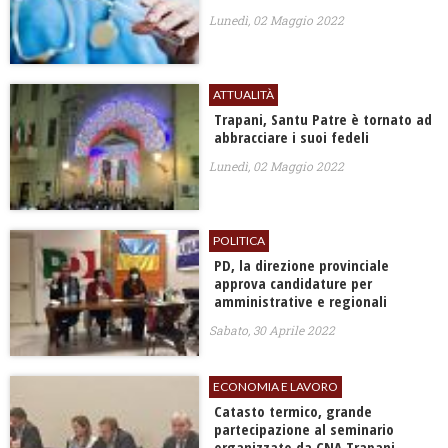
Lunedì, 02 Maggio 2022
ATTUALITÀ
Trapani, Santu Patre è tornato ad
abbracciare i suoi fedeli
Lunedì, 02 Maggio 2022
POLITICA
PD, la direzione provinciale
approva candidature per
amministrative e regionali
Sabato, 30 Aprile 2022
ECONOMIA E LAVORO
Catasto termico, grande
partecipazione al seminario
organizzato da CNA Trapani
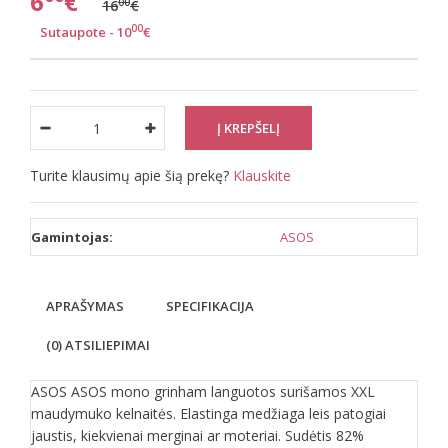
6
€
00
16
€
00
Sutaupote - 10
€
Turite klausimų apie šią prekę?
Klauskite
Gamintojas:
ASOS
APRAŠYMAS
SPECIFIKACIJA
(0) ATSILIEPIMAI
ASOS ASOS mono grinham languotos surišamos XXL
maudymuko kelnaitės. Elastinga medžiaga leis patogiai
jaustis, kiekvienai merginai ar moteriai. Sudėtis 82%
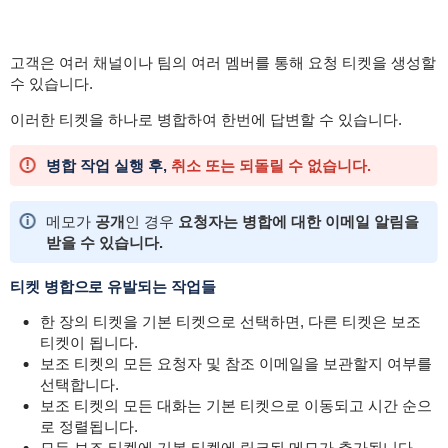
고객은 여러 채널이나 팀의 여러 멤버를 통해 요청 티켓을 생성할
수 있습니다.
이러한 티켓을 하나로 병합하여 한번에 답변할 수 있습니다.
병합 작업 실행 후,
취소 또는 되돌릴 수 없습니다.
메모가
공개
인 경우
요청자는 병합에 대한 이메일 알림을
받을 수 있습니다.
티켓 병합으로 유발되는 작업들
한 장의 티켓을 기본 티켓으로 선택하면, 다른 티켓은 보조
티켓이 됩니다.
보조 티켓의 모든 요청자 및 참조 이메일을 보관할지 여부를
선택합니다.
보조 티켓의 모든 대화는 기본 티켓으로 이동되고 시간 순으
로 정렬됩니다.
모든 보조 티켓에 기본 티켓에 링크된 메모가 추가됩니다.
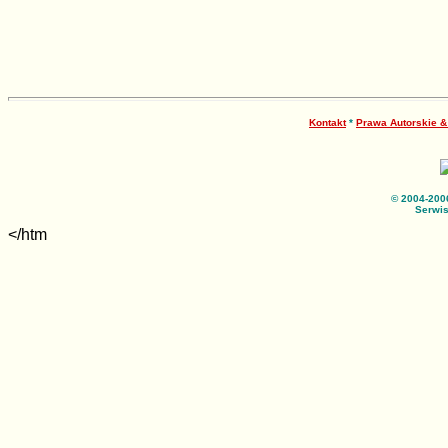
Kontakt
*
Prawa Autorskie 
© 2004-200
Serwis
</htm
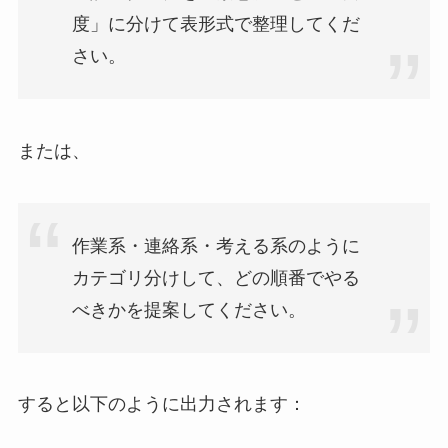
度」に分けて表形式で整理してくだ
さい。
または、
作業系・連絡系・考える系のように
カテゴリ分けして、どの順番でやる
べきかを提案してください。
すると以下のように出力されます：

====================

§ What to produce
Copy out every line of text from the material above, word for word, in the same order, omitting the pictures themselves.

§ Answer area
Lunedì, 02 Maggio 2022
ATTUALITÀ
Trapani, Santu Patre è tornato ad
abbracciare i suoi fedeli
Lunedì, 02 Maggio 2022
POLITICA
PD, la direzione provinciale
approva candidature per
amministrative e regionali
Sabato, 30 Aprile 2022
ECONOMIA E LAVORO
Catasto termico, grande
partecipazione al seminario
organizzato da CNA Trapani
6
€
00
16
€
00
Sutaupote - 10
€
Turite klausimų apie šią prekę?
Klauskite
Gamintojas:
ASOS
APRAŠYMAS
SPECIFIKACIJA
(0) ATSILIEPIMAI
ASOS ASOS mono grinham languotos surišamos XXL
maudymuko kelnaitės. Elastinga medžiaga leis patogiai
jaustis, kiekvienai merginai ar moteriai. Sudėtis 82%
고객은 여러 채널이나 팀의 여러 멤버를 통해 요청 티켓을 생성할
수 있습니다.
이러한 티켓을 하나로 병합하여 한번에 답변할 수 있습니다.
병합 작업 실행 후,
취소 또는 되돌릴 수 없습니다.
메모가
공개
인 경우
요청자는 병합에 대한 이메일 알림을
받을 수 있습니다.
티켓 병합으로 유발되는 작업들
한 장의 티켓을 기본 티켓으로 선택하면, 다른 티켓은 보조
티켓이 됩니다.
보조 티켓의 모든 요청자 및 참조 이메일을 보관할지 여부를
선택합니다.
보조 티켓의 모든 대화는 기본 티켓으로 이동되고 시간 순으
로 정렬됩니다.
모든 보조 티켓에 기본 티켓에 링크된 메모가 추가됩니다.
Kontakt
*
Prawa Autorskie 
© 2004-200
Serwis
</htm
度」に分けて表形式で整理してくだ
さい。
または、
作業系・連絡系・考える系のように
カテゴリ分けして、どの順番でやる
べきかを提案してください。
すると以下のように出力されます：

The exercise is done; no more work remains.